◆ Your instructions:
None of the images should appear in your copy. Transcribe the data in full.

Stored entries:
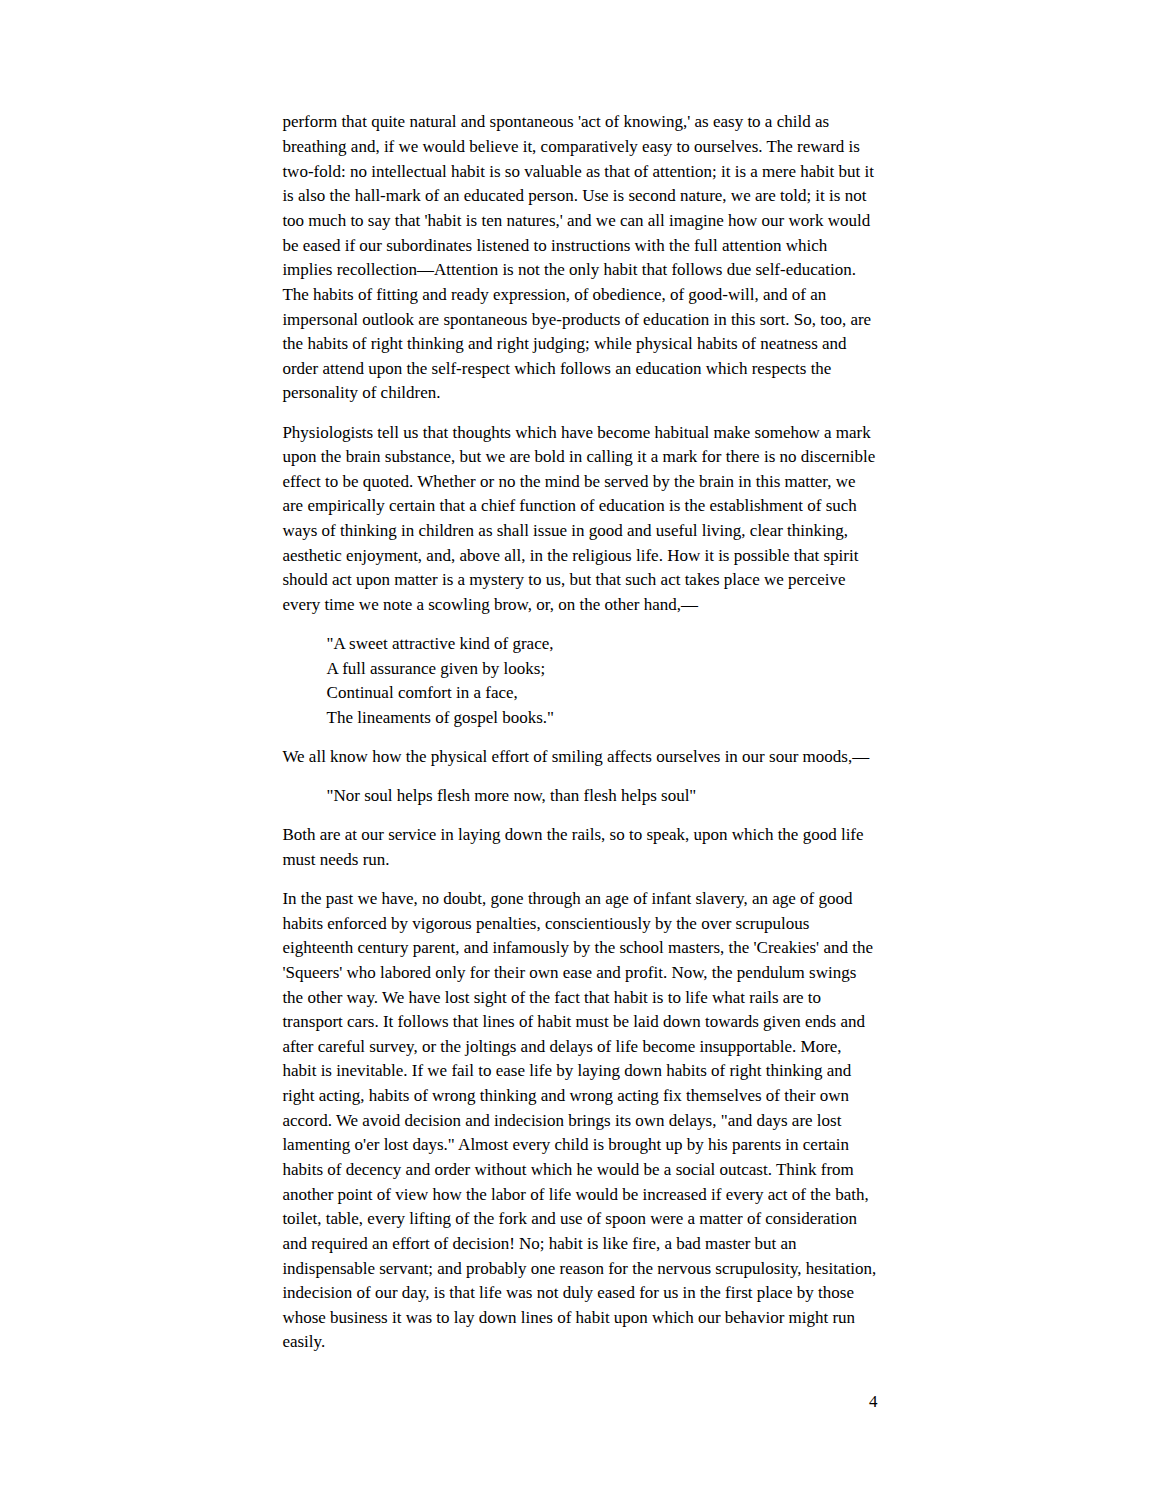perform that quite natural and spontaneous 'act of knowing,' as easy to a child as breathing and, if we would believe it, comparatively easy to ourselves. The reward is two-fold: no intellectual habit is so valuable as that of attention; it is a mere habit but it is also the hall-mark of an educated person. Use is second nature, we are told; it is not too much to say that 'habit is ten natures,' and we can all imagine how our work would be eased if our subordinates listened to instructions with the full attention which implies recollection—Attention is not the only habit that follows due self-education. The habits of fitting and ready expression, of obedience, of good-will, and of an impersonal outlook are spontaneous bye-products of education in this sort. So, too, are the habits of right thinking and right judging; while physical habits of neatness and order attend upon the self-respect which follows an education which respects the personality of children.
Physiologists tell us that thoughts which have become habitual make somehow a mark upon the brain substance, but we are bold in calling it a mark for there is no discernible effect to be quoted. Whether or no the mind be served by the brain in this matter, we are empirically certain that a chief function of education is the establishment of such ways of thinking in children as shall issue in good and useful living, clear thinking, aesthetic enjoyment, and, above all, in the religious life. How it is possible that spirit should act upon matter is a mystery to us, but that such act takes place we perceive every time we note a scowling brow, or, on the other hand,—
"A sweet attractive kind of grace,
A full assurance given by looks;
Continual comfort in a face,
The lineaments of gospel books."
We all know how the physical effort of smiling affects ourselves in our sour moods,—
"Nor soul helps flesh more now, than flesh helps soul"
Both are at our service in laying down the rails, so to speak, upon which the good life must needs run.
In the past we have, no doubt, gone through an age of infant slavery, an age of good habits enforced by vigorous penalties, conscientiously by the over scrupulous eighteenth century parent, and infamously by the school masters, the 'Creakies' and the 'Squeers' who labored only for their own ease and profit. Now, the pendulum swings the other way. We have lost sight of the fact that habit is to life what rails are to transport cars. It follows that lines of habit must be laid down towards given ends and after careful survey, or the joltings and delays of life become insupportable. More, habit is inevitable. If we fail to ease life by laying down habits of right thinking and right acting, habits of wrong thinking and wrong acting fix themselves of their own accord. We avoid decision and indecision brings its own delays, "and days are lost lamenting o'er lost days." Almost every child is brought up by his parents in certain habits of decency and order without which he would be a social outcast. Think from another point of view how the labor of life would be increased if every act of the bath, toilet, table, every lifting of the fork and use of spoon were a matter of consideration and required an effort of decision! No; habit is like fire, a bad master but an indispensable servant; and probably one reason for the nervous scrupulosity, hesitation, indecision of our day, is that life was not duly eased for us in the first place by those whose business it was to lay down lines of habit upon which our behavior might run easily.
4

◆ Task solution:
perform that quite natural and spontaneous 'act of knowing,' as easy to a child as breathing and, if we would believe it, comparatively easy to ourselves. The reward is two-fold: no intellectual habit is so valuable as that of attention; it is a mere habit but it is also the hall-mark of an educated person. Use is second nature, we are told; it is not too much to say that 'habit is ten natures,' and we can all imagine how our work would be eased if our subordinates listened to instructions with the full attention which implies recollection—Attention is not the only habit that follows due self-education. The habits of fitting and ready expression, of obedience, of good-will, and of an impersonal outlook are spontaneous bye-products of education in this sort. So, too, are the habits of right thinking and right judging; while physical habits of neatness and order attend upon the self-respect which follows an education which respects the personality of children.
Physiologists tell us that thoughts which have become habitual make somehow a mark upon the brain substance, but we are bold in calling it a mark for there is no discernible effect to be quoted. Whether or no the mind be served by the brain in this matter, we are empirically certain that a chief function of education is the establishment of such ways of thinking in children as shall issue in good and useful living, clear thinking, aesthetic enjoyment, and, above all, in the religious life. How it is possible that spirit should act upon matter is a mystery to us, but that such act takes place we perceive every time we note a scowling brow, or, on the other hand,—
"A sweet attractive kind of grace,
A full assurance given by looks;
Continual comfort in a face,
The lineaments of gospel books."
We all know how the physical effort of smiling affects ourselves in our sour moods,—
"Nor soul helps flesh more now, than flesh helps soul"
Both are at our service in laying down the rails, so to speak, upon which the good life must needs run.
In the past we have, no doubt, gone through an age of infant slavery, an age of good habits enforced by vigorous penalties, conscientiously by the over scrupulous eighteenth century parent, and infamously by the school masters, the 'Creakies' and the 'Squeers' who labored only for their own ease and profit. Now, the pendulum swings the other way. We have lost sight of the fact that habit is to life what rails are to transport cars. It follows that lines of habit must be laid down towards given ends and after careful survey, or the joltings and delays of life become insupportable. More, habit is inevitable. If we fail to ease life by laying down habits of right thinking and right acting, habits of wrong thinking and wrong acting fix themselves of their own accord. We avoid decision and indecision brings its own delays, "and days are lost lamenting o'er lost days." Almost every child is brought up by his parents in certain habits of decency and order without which he would be a social outcast. Think from another point of view how the labor of life would be increased if every act of the bath, toilet, table, every lifting of the fork and use of spoon were a matter of consideration and required an effort of decision! No; habit is like fire, a bad master but an indispensable servant; and probably one reason for the nervous scrupulosity, hesitation, indecision of our day, is that life was not duly eased for us in the first place by those whose business it was to lay down lines of habit upon which our behavior might run easily.
4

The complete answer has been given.